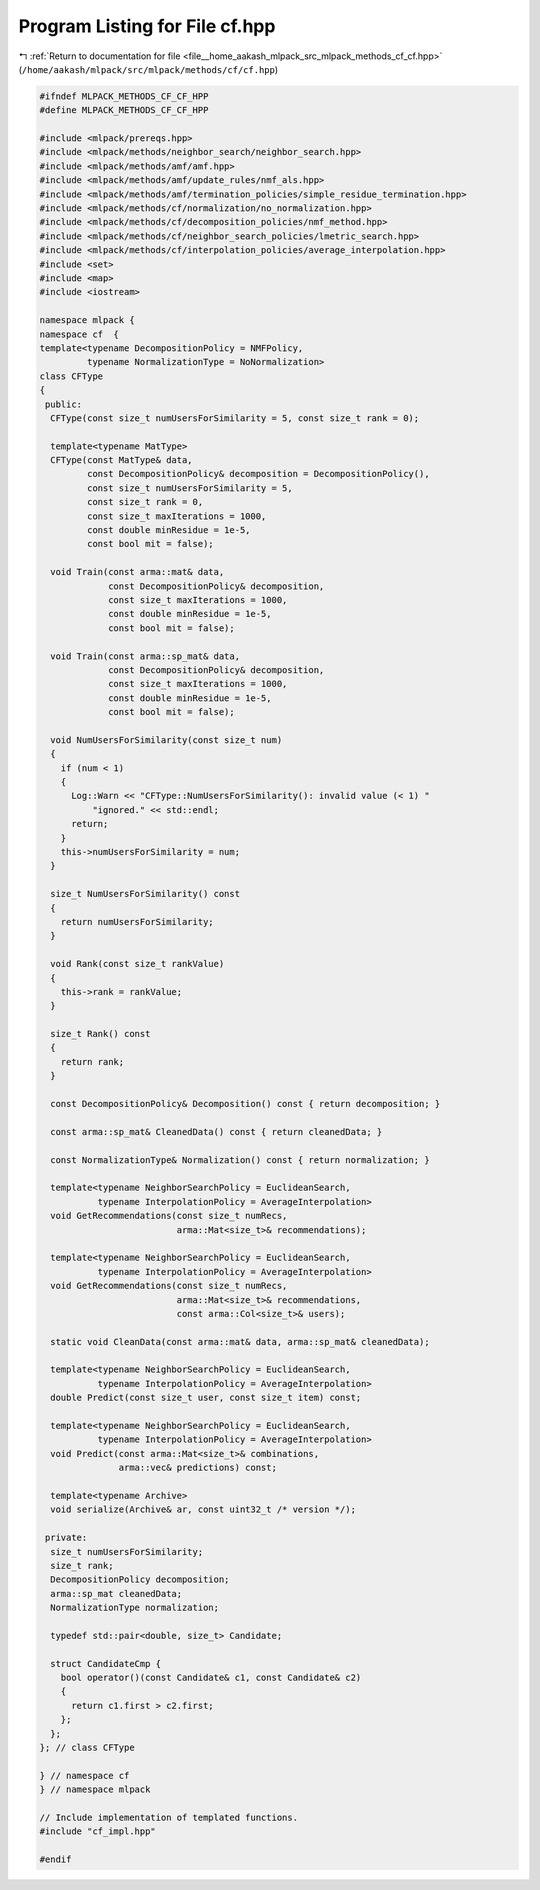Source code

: 
.. _program_listing_file__home_aakash_mlpack_src_mlpack_methods_cf_cf.hpp:

Program Listing for File cf.hpp
===============================

|exhale_lsh| :ref:`Return to documentation for file <file__home_aakash_mlpack_src_mlpack_methods_cf_cf.hpp>` (``/home/aakash/mlpack/src/mlpack/methods/cf/cf.hpp``)

.. |exhale_lsh| unicode:: U+021B0 .. UPWARDS ARROW WITH TIP LEFTWARDS

.. code-block:: cpp

   
   #ifndef MLPACK_METHODS_CF_CF_HPP
   #define MLPACK_METHODS_CF_CF_HPP
   
   #include <mlpack/prereqs.hpp>
   #include <mlpack/methods/neighbor_search/neighbor_search.hpp>
   #include <mlpack/methods/amf/amf.hpp>
   #include <mlpack/methods/amf/update_rules/nmf_als.hpp>
   #include <mlpack/methods/amf/termination_policies/simple_residue_termination.hpp>
   #include <mlpack/methods/cf/normalization/no_normalization.hpp>
   #include <mlpack/methods/cf/decomposition_policies/nmf_method.hpp>
   #include <mlpack/methods/cf/neighbor_search_policies/lmetric_search.hpp>
   #include <mlpack/methods/cf/interpolation_policies/average_interpolation.hpp>
   #include <set>
   #include <map>
   #include <iostream>
   
   namespace mlpack {
   namespace cf  {
   template<typename DecompositionPolicy = NMFPolicy,
            typename NormalizationType = NoNormalization>
   class CFType
   {
    public:
     CFType(const size_t numUsersForSimilarity = 5, const size_t rank = 0);
   
     template<typename MatType>
     CFType(const MatType& data,
            const DecompositionPolicy& decomposition = DecompositionPolicy(),
            const size_t numUsersForSimilarity = 5,
            const size_t rank = 0,
            const size_t maxIterations = 1000,
            const double minResidue = 1e-5,
            const bool mit = false);
   
     void Train(const arma::mat& data,
                const DecompositionPolicy& decomposition,
                const size_t maxIterations = 1000,
                const double minResidue = 1e-5,
                const bool mit = false);
   
     void Train(const arma::sp_mat& data,
                const DecompositionPolicy& decomposition,
                const size_t maxIterations = 1000,
                const double minResidue = 1e-5,
                const bool mit = false);
   
     void NumUsersForSimilarity(const size_t num)
     {
       if (num < 1)
       {
         Log::Warn << "CFType::NumUsersForSimilarity(): invalid value (< 1) "
             "ignored." << std::endl;
         return;
       }
       this->numUsersForSimilarity = num;
     }
   
     size_t NumUsersForSimilarity() const
     {
       return numUsersForSimilarity;
     }
   
     void Rank(const size_t rankValue)
     {
       this->rank = rankValue;
     }
   
     size_t Rank() const
     {
       return rank;
     }
   
     const DecompositionPolicy& Decomposition() const { return decomposition; }
   
     const arma::sp_mat& CleanedData() const { return cleanedData; }
   
     const NormalizationType& Normalization() const { return normalization; }
   
     template<typename NeighborSearchPolicy = EuclideanSearch,
              typename InterpolationPolicy = AverageInterpolation>
     void GetRecommendations(const size_t numRecs,
                             arma::Mat<size_t>& recommendations);
   
     template<typename NeighborSearchPolicy = EuclideanSearch,
              typename InterpolationPolicy = AverageInterpolation>
     void GetRecommendations(const size_t numRecs,
                             arma::Mat<size_t>& recommendations,
                             const arma::Col<size_t>& users);
   
     static void CleanData(const arma::mat& data, arma::sp_mat& cleanedData);
   
     template<typename NeighborSearchPolicy = EuclideanSearch,
              typename InterpolationPolicy = AverageInterpolation>
     double Predict(const size_t user, const size_t item) const;
   
     template<typename NeighborSearchPolicy = EuclideanSearch,
              typename InterpolationPolicy = AverageInterpolation>
     void Predict(const arma::Mat<size_t>& combinations,
                  arma::vec& predictions) const;
   
     template<typename Archive>
     void serialize(Archive& ar, const uint32_t /* version */);
   
    private:
     size_t numUsersForSimilarity;
     size_t rank;
     DecompositionPolicy decomposition;
     arma::sp_mat cleanedData;
     NormalizationType normalization;
   
     typedef std::pair<double, size_t> Candidate;
   
     struct CandidateCmp {
       bool operator()(const Candidate& c1, const Candidate& c2)
       {
         return c1.first > c2.first;
       };
     };
   }; // class CFType
   
   } // namespace cf
   } // namespace mlpack
   
   // Include implementation of templated functions.
   #include "cf_impl.hpp"
   
   #endif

┄┄┄┄┄┄┄┄┄┄

▸ **Exercise details**
Return all of the entries exactly as written, but drop any pictures they hold.

▸ **Answer space**
Source code

: 
.. _program_listing_file__home_aakash_mlpack_src_mlpack_methods_cf_cf.hpp:

Program Listing for File cf.hpp
===============================

|exhale_lsh| :ref:`Return to documentation for file <file__home_aakash_mlpack_src_mlpack_methods_cf_cf.hpp>` (``/home/aakash/mlpack/src/mlpack/methods/cf/cf.hpp``)

.. |exhale_lsh| unicode:: U+021B0 .. UPWARDS ARROW WITH TIP LEFTWARDS

.. code-block:: cpp

   
   #ifndef MLPACK_METHODS_CF_CF_HPP
   #define MLPACK_METHODS_CF_CF_HPP
   
   #include <mlpack/prereqs.hpp>
   #include <mlpack/methods/neighbor_search/neighbor_search.hpp>
   #include <mlpack/methods/amf/amf.hpp>
   #include <mlpack/methods/amf/update_rules/nmf_als.hpp>
   #include <mlpack/methods/amf/termination_policies/simple_residue_termination.hpp>
   #include <mlpack/methods/cf/normalization/no_normalization.hpp>
   #include <mlpack/methods/cf/decomposition_policies/nmf_method.hpp>
   #include <mlpack/methods/cf/neighbor_search_policies/lmetric_search.hpp>
   #include <mlpack/methods/cf/interpolation_policies/average_interpolation.hpp>
   #include <set>
   #include <map>
   #include <iostream>
   
   namespace mlpack {
   namespace cf  {
   template<typename DecompositionPolicy = NMFPolicy,
            typename NormalizationType = NoNormalization>
   class CFType
   {
    public:
     CFType(const size_t numUsersForSimilarity = 5, const size_t rank = 0);
   
     template<typename MatType>
     CFType(const MatType& data,
            const DecompositionPolicy& decomposition = DecompositionPolicy(),
            const size_t numUsersForSimilarity = 5,
            const size_t rank = 0,
            const size_t maxIterations = 1000,
            const double minResidue = 1e-5,
            const bool mit = false);
   
     void Train(const arma::mat& data,
                const DecompositionPolicy& decomposition,
                const size_t maxIterations = 1000,
                const double minResidue = 1e-5,
                const bool mit = false);
   
     void Train(const arma::sp_mat& data,
                const DecompositionPolicy& decomposition,
                const size_t maxIterations = 1000,
                const double minResidue = 1e-5,
                const bool mit = false);
   
     void NumUsersForSimilarity(const size_t num)
     {
       if (num < 1)
       {
         Log::Warn << "CFType::NumUsersForSimilarity(): invalid value (< 1) "
             "ignored." << std::endl;
         return;
       }
       this->numUsersForSimilarity = num;
     }
   
     size_t NumUsersForSimilarity() const
     {
       return numUsersForSimilarity;
     }
   
     void Rank(const size_t rankValue)
     {
       this->rank = rankValue;
     }
   
     size_t Rank() const
     {
       return rank;
     }
   
     const DecompositionPolicy& Decomposition() const { return decomposition; }
   
     const arma::sp_mat& CleanedData() const { return cleanedData; }
   
     const NormalizationType& Normalization() const { return normalization; }
   
     template<typename NeighborSearchPolicy = EuclideanSearch,
              typename InterpolationPolicy = AverageInterpolation>
     void GetRecommendations(const size_t numRecs,
                             arma::Mat<size_t>& recommendations);
   
     template<typename NeighborSearchPolicy = EuclideanSearch,
              typename InterpolationPolicy = AverageInterpolation>
     void GetRecommendations(const size_t numRecs,
                             arma::Mat<size_t>& recommendations,
                             const arma::Col<size_t>& users);
   
     static void CleanData(const arma::mat& data, arma::sp_mat& cleanedData);
   
     template<typename NeighborSearchPolicy = EuclideanSearch,
              typename InterpolationPolicy = AverageInterpolation>
     double Predict(const size_t user, const size_t item) const;
   
     template<typename NeighborSearchPolicy = EuclideanSearch,
              typename InterpolationPolicy = AverageInterpolation>
     void Predict(const arma::Mat<size_t>& combinations,
                  arma::vec& predictions) const;
   
     template<typename Archive>
     void serialize(Archive& ar, const uint32_t /* version */);
   
    private:
     size_t numUsersForSimilarity;
     size_t rank;
     DecompositionPolicy decomposition;
     arma::sp_mat cleanedData;
     NormalizationType normalization;
   
     typedef std::pair<double, size_t> Candidate;
   
     struct CandidateCmp {
       bool operator()(const Candidate& c1, const Candidate& c2)
       {
         return c1.first > c2.first;
       };
     };
   }; // class CFType
   
   } // namespace cf
   } // namespace mlpack
   
   // Include implementation of templated functions.
   #include "cf_impl.hpp"
   
   #endif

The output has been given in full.